Dalam audiensi itu pihak Dewan Kota memberikan beberapa butir rekomendasi yang harus disikapi pi untuk dapat di selesaikan pihak PPKK terhadap issue lingkungan, ujar Ferry Iswan Ketua Dewan Kota Jakarta Pusat. (30/4)
doc.sketsindonews.com
Penataan lingkungan kami sikapi karena adanya ketimpangan di satu sisi warga merupakan penduduk DKI, sementara infrastruktur terbelengkalai akibat diskursus kebijakan yang tidak pro rakyat.
“Musrembang akhirnya hanya butiran program realisasinya pihak PKKK tak bisa memberikan rekomendasi kawasan penduduk tak ternikmati pembangunan DKI.”
Ferry juga menyinggung, terkait persoalan air bersih dampak inventasi pembangunan yang pada gilirannya warga terkena dampak langsung tak ujung selesai seolah dikriminalisasi kebijakan oleh pengembang karena persoalan amdal.
Sementara Anggota Dewan Kota lainnya Bayu Sudarmadji menambahkan, persoalan warga dan ppkk karena lemahnya sosialisasi kebijakan yang tidak sampai pada warga langsung penduduk yang hingga saat ini secara yuridis mempunyai hak penuh terhadap lahan miliknya, tukasnya.
Dengan adanya daerah komersialisasi kawasan yang dikelola PKKK, terkait CSR juga tidak dilibatkan, padahal itu bisa dimanfaatkan secara baik dengan hasil investasi (pengembang) yang dihasilkan ppkk.
PPKK seharusnya mempunyai komitmen kuat terhadap pembangunan lokalitas kawasan penduduk sekitar, tambah Bayu.
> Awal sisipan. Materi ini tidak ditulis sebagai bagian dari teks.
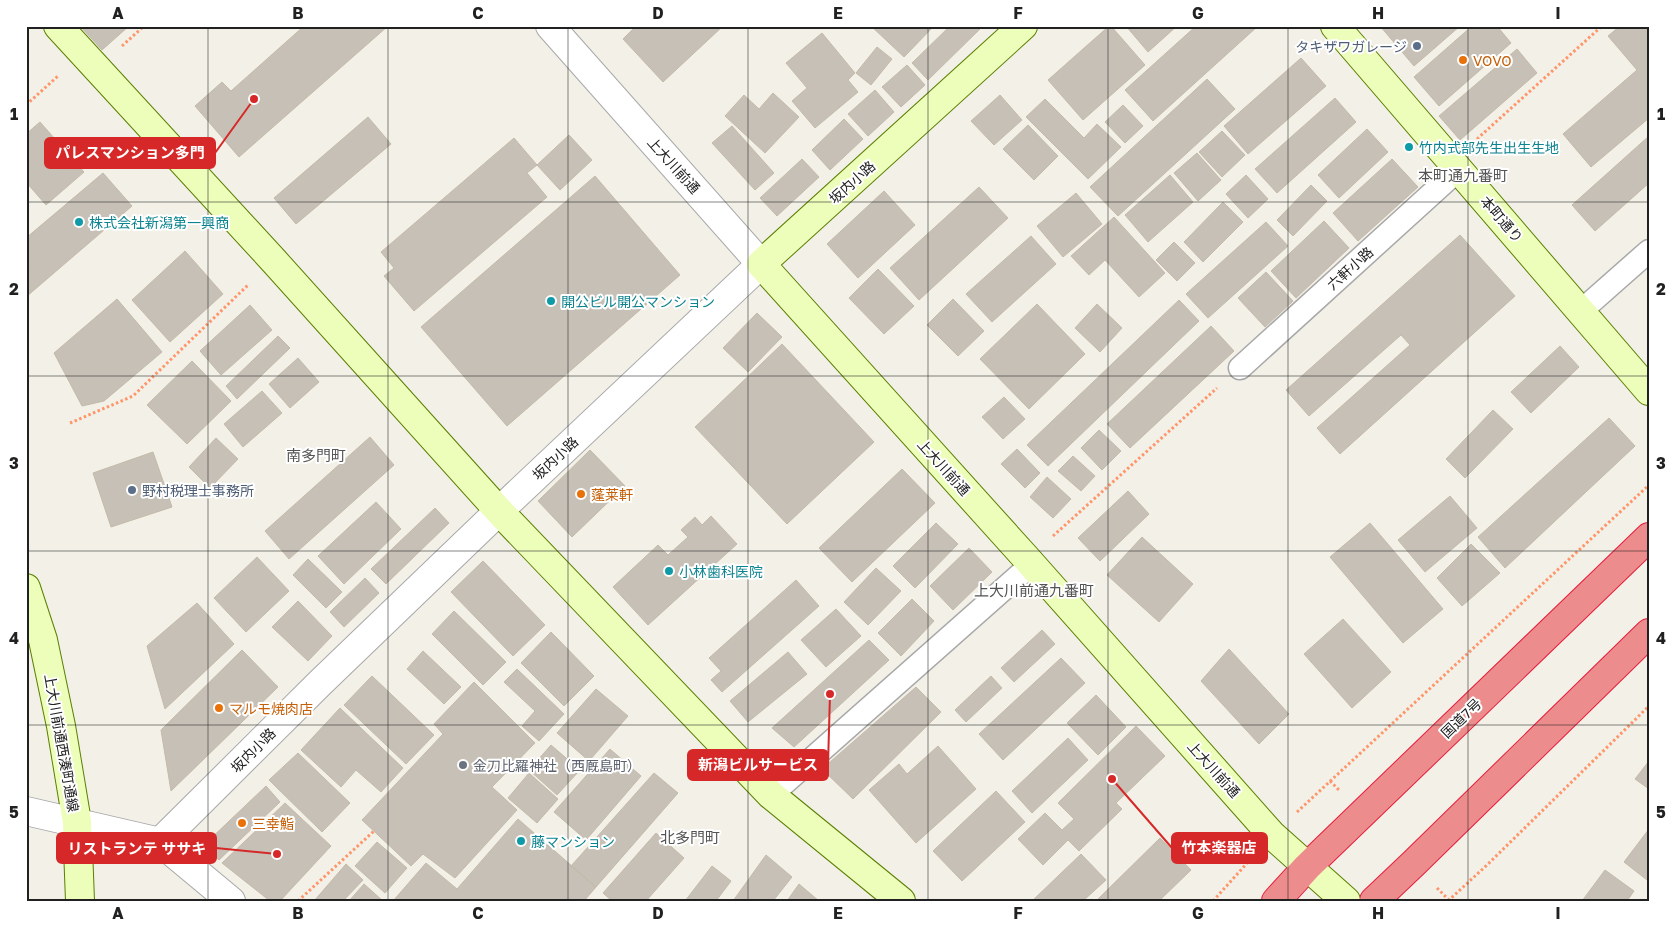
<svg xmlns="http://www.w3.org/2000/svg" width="1675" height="927" viewBox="0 0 1675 927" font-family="'Golos Text','Noto Sans JP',sans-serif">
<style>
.building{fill:#c7c0b6;stroke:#c4baa8}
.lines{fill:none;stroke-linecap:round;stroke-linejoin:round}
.lane-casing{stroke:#a8a8a8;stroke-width:25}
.street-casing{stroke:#a8a8a8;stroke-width:30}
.secondary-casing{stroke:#5a7f00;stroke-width:30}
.highway-casing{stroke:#e51f3e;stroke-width:30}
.path{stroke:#ff956a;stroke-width:3;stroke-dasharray:2.5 2.5;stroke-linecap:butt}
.lane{stroke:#fff;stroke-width:22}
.street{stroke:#fff;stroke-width:28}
.secondary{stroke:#edfdba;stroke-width:28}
.highway{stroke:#ec8c8c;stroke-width:28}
.grid{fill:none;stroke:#212121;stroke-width:1;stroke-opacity:0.55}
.service-dot{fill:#5c6f8a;stroke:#fff;stroke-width:2}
.food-dot{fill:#e8710a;stroke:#fff;stroke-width:2}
.culture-dot{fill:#0f9aa8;stroke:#fff;stroke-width:2}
.worship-dot{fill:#6b7280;stroke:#fff;stroke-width:2}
.labels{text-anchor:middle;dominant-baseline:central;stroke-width:4;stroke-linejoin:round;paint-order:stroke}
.service-label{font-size:14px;fill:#4e5e75;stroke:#fff;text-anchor:end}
.food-label{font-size:14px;fill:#c56008;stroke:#fff;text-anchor:start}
.culture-label{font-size:14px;fill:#0d838f;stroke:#fff;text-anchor:start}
.street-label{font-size:14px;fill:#212121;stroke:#fff}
.worship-label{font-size:14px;fill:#5b616d;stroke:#fff;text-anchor:start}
.neighbourhood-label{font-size:15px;fill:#545454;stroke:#fff}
.leader{fill:none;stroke:#d62828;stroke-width:2}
.callout-dot{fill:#d62828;stroke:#fff;stroke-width:2}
.callout{fill:#d62828;stroke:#d62828;stroke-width:2}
.callout-label{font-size:15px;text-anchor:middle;font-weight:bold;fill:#fff}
.neatline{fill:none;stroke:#212121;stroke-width:2}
.grid-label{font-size:16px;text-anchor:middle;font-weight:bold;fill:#212121}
</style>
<rect width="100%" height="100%" fill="#f2f0e7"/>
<path class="building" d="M80,26H129L102,50Z
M304,26H388L239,157L195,106L222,82L231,91Z
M636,26H723L663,82L623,39Z
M871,26H934L904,57Z
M950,26L982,27L928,80L912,63Z
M1109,26H1111L1145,65L1083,120L1048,80Z
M1126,26H1177L1148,52Z
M1196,26H1258L1153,121L1125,90Z
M1380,26H1460L1414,66Z
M1472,26H1497L1511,43L1439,106L1414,77Z
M1620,26H1649V118L1591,167L1563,134L1637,70L1608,36Z
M822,33L855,73L848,80L858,92L815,128L792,101L807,88L786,63Z
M877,47L892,59L871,85L856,73Z
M1517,49L1537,73L1460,140L1439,116Z
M1301,58L1326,86L1248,154L1224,126Z
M907,65L925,85L901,107L882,87Z
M1207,79L1235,109L1118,216L1090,187Z
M875,90L894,112L868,136L848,114Z
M773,93L799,117L765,153L725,116L744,95L759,109Z
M1000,95L1022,120L994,145L971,121Z
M1335,98L1356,122L1277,193L1255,169Z
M1045,99L1084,138L1097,124L1121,147L1088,179L1026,117Z
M1123,105L1143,126L1125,143L1105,122Z
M368,117L391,144L296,224L274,198Z
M844,119L863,139L830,170L812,150Z
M40,122L84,172L46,205L26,182V134Z
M1028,125L1058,156L1034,180L1003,149Z
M732,126L774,173L755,190L712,143Z
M1367,129L1388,152L1339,198L1318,175Z
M1222,131L1245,155L1222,177L1199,152Z
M569,135L592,160L560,190L537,165Z
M1649,136V183L1595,231L1572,205Z
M514,138L537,165L527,173L547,197L414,311L384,276L394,268L381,252Z
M1197,153L1221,180L1198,201L1174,173Z
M802,159L819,177L777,216L760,198Z
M1392,159L1418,187L1358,241L1333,213Z
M103,173L132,206L26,297V270L30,267L26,263V238Z
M1170,175L1193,202L1148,242L1125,215Z
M1246,175L1268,199L1248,218L1226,194Z
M595,176L680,275L507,426L421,327Z
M1311,185L1327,201L1293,236L1277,220Z
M979,187L1008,218L919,300L890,268Z
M884,191L915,225L858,278L827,244Z
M1076,193L1102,224L1063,257L1037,226Z
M1223,202L1243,222L1203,262L1184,242Z
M1114,217L1165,273L1139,297L1105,260L1089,275L1071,256Z
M1324,221L1349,248L1296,298L1271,271Z
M1266,222L1288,246L1208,318L1186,294Z
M1460,235L1515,296L1340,454L1317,428L1410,345L1401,335L1309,416L1286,390Z
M1031,236L1056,264L992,322L966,294Z
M1174,242L1195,263L1177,281L1156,260Z
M185,251L223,294L170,342L132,300Z
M878,269L914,306L884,334L849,298Z
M1266,272L1293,301L1265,327L1238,298Z
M117,299L162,352L104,401L82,406L54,353Z
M953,299L984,331L958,356L927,325Z
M1179,300L1199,321L1048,466L1027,445Z
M1037,304L1085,354L1029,409L980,359Z
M1097,304L1122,328L1100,352L1075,328Z
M250,305L272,330L221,375L200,351Z
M757,313L782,337L748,372L723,348Z
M1211,326L1234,351L1130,448L1107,424Z
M278,336L290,348L237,399L226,386Z
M782,344L874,442L787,524L695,427Z
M1560,346L1579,367L1531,413L1511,392Z
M298,358L319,382L290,408L269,384Z
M192,361L231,401L187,444L147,405Z
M262,391L282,413L243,447L224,424Z
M1004,397L1025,419L1003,439L982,417Z
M1493,410L1513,429L1465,478L1446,459Z
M1609,418L1635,446L1505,568L1478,537Z
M1099,430L1121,451L1102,470L1081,448Z
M370,437L394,465L289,559L265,531Z
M216,438L238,459L210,488L189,467Z
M1017,449L1040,473L1025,488L1001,464Z
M590,450L625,486L572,537L538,501Z
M153,452L172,507L111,527L93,473Z
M1073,456L1095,476L1081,491L1058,471Z
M902,469L935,503L852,582L819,548Z
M1047,477L1071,499L1053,518L1030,497Z
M1128,491L1149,514L1100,561L1078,538Z
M1450,496L1477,528L1425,572L1398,540Z
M376,502L401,529L344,584L318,556Z
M435,508L449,523L386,584L371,569Z
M711,516L737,544L648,625L613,587L658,545L668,555L688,537L681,530L695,517L702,525Z
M936,523L958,544L915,588L893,566Z
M1370,523L1443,609L1403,643L1330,557Z
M1142,537L1193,584L1159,622L1107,575Z
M1471,544L1500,573L1462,606L1437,578Z
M969,548L992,572L953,610L930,586Z
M257,557L289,591L246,632L214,598Z
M308,559L342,592L326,608L293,575Z
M483,561L545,625L513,656L451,592Z
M876,568L901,591L868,625L844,602Z
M365,578L379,593L344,627L330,612Z
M796,580L819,606L722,692L711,680L721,671L709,658Z
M912,599L934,621L901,656L878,633Z
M298,601L332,636L308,661L272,627Z
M197,603L234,644L165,709L147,646Z
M836,609L861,636L826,667L801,640Z
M454,611L506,662L483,685L432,634Z
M1343,619L1391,672L1352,708L1304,654Z
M1042,630L1055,644L1014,682L1001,668Z
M551,632L594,676L564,706L521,663Z
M869,640L889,660L794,747L772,728Z
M1229,649L1289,714L1259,744L1201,681Z
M242,650L278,687L171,791L161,730Z
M423,651L461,687L444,704L407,669Z
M788,652L807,674L748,722L730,701Z
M1061,658L1085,683L1003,760L979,734Z
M517,669L564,714L539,741L522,726L535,711L504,682Z
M372,676L434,735L406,764L344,705Z
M991,676L1002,688L966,722L955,710Z
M474,682L535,743L492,787L517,810L455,878L423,854L411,866L362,820L443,734L434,724Z
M916,687L941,712L853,799L822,769Z
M596,689L628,716L589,761L557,733Z
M1096,695L1126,727L1098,755L1067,723Z
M340,708L403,768L381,792L356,770L341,787L301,750Z
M1136,726L1165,756L1116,803L1122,809L1079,851L1068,840L1043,865L1018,839L1045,813L1062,830L1074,819L1058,803Z
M1068,738L1088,760L1032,813L1012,791Z
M551,745L580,770L557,795L529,770Z
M938,746L976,789L916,843L869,790L899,764L907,774Z
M610,749L641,776L586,840L554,812Z
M298,753L350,803L322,832L269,780Z
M1649,761V789L1635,779Z
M529,773L558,799L537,823L508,798Z
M654,773L678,793L596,887L571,866Z
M266,786L280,802L219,860L205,844Z
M996,791L1025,822L962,881L933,851Z
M285,803L331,846L280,901H270L222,863Z
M518,819L596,887L584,901H393L426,863L457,889Z
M1649,829V877L1647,880L1624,862Z
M656,833L684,858L646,901H612L603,893Z
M1160,838L1191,870L1159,901H1096Z
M377,842L407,868L385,893L355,866Z
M1081,854L1106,880L1083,901H1032Z
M766,855L792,877L773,901H733Z
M346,864L363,880L343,901H314Z
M712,866L731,881L716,901H685Z
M1605,870L1634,891L1627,901H1582Z
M364,884L383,901H349Z
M799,884L819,901H787Z"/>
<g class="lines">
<defs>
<path id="lane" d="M1581,311L1649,251
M1240,368L1459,169
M771,795L1032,564"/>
<path id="street" d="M26,811L160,842L320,683L499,511L761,264L550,26
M160,842L231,901"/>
<path id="secondary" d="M58,26L274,261L499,511L771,795L901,901
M1023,26L761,264L1027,559L1272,835L1346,901
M1335,26L1649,391
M26,588L43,640L61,726L77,822L80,901"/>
<path id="highway" d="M1276,901L1307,867L1649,537
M1374,901L1413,864L1649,633"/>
</defs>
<use href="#lane" class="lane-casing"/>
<use href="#street" class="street-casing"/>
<use href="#secondary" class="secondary-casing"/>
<use href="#highway" class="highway-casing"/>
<path class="path" d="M122,46L144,26
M26,105L58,76
M1477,139L1602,26
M70,423L133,396L248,285
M1053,536L1217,388
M1330,781L1339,790
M1297,812L1649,485
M1437,888L1449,900
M298,901L374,831
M1213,901L1249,861
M1448,901L1487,865L1649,706"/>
<use href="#lane" class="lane"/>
<use href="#street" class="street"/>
<use href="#secondary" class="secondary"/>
<use href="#highway" class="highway"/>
</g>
<path class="grid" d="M208,26V901M388,26V901M568,26V901M748,26V901M928,26V901M1108,26V901M1288,26V901M1468,26V901M26,202H1649M26,376H1649M26,551H1649M26,725H1649"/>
<g class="service-dot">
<circle cx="1417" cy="46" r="5"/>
<circle cx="132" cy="490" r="5"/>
</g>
<g class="food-dot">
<circle cx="1463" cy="60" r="5"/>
<circle cx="581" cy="494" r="5"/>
<circle cx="219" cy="708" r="5"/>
<circle cx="242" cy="823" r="5"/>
</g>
<g class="culture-dot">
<circle cx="1409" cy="147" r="5"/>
<circle cx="79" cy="222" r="5"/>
<circle cx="551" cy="301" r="5"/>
<circle cx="669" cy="571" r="5"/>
<circle cx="521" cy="841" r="5"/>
</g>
<circle class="worship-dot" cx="463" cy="765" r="5"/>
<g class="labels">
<g class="service-label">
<text x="1407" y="46">タキザワガレージ</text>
<text x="142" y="490" text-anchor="start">野村税理士事務所</text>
</g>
<g class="food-label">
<text x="1473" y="60">VOVO</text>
<text x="591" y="494">蓬莱軒</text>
<text x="229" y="708">マルモ焼肉店</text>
<text x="252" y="823">三幸鮨</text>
</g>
<g class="culture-label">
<text x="1419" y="147">竹内式部先生出生生地</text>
<text x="89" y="222">株式会社新潟第一興商</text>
<text x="561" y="301">開公ビル開公マンション</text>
<text x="679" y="571">小林歯科医院</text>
<text x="531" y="841">藤マンション</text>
</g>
<g class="street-label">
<text transform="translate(674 165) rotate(48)">上大川前通</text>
<text transform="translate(852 182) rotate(-42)">坂内小路</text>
<text transform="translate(1502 219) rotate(49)">本町通り</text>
<text transform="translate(1350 268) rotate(-42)">六軒小路</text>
<text transform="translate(555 458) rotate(-43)">坂内小路</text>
<text transform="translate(944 467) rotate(48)">上大川前通</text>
<text transform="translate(1461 718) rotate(-44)">国道7号</text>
<text transform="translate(62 743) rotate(80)">上大川前通西湊町通線</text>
<text transform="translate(253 750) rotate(-45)">坂内小路</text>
<text transform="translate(1214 769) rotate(48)">上大川前通</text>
</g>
<g class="worship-label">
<text x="473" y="765">金刀比羅神社（西厩島町）</text>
</g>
<g class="neighbourhood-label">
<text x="1463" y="175">本町通九番町</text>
<text x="316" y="455">南多門町</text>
<text x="1034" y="590">上大川前通九番町</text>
<text x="690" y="837">北多門町</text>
</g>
</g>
<path class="leader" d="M254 99L215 153M830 694L828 765M1112 779L1172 848M277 854L216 848"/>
<g class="callout-dot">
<circle cx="254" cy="99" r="5"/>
<circle cx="830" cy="694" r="5"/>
<circle cx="1112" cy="779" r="5"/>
<circle cx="277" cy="854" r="5"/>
</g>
<g class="callout">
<rect x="45" y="138" width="170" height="30" rx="5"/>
<rect x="688" y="750" width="140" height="30" rx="5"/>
<rect x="1172" y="833" width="95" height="30" rx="5"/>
<rect x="57" y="833" width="159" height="30" rx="5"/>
</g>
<g class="callout-label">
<text x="130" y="158">パレスマンション多門</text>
<text x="758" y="770">新潟ビルサービス</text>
<text x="1219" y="853">竹本楽器店</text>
<text x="137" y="854">リストランテ ササキ</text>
</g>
<rect width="1675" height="927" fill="none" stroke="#ffffff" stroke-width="55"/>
<rect x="28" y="28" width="1620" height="872" class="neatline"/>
<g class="grid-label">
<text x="118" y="19">A</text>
<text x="298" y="19">B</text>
<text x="478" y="19">C</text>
<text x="658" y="19">D</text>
<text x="838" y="19">E</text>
<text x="1018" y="19">F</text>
<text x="1198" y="19">G</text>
<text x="1378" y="19">H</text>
<text x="1558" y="19">I</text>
<text x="14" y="120">1</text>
<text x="1661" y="120">1</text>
<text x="14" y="295">2</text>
<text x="1661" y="295">2</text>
<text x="14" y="469">3</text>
<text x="1661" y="469">3</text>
<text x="14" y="644">4</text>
<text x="1661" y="644">4</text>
<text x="14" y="818">5</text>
<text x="1661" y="818">5</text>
<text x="118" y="919">A</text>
<text x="298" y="919">B</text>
<text x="478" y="919">C</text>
<text x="658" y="919">D</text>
<text x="838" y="919">E</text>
<text x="1018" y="919">F</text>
<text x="1198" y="919">G</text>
<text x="1378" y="919">H</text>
<text x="1558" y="919">I</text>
</g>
</svg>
Kami juga sikapi sambung Bayu mengenai koordinasi pemerintah pusat dan daerah yang tidak pernah sinkron mengenai warga penduduk DKI Jakarta yang secara defacto mempunyai hak yang sama dengan warga lain.
Dengan adanya daerah komersialisasi kawasan yang dikelola PKKK atau CSR juga tidak dilibatkan, padahal itu bisa dimanfaatkan secara baik, jika PPKK punya komitmen kuat terhadap pembangunan lokalitas kawasan penduduk sekitar, tuturnya.
Di agenda lain Dewan kota juga menyikapi area lahan claim mana yang menjadi kewenangan ppkk, sisi lain pembebasan justru muncul bangunan baru yang dikomersilkan pula hingga kekumuhan wajah kemayoran menjadi tak terelakan yang selama ini banyak complain dari warga sekitar, tegas Bayu.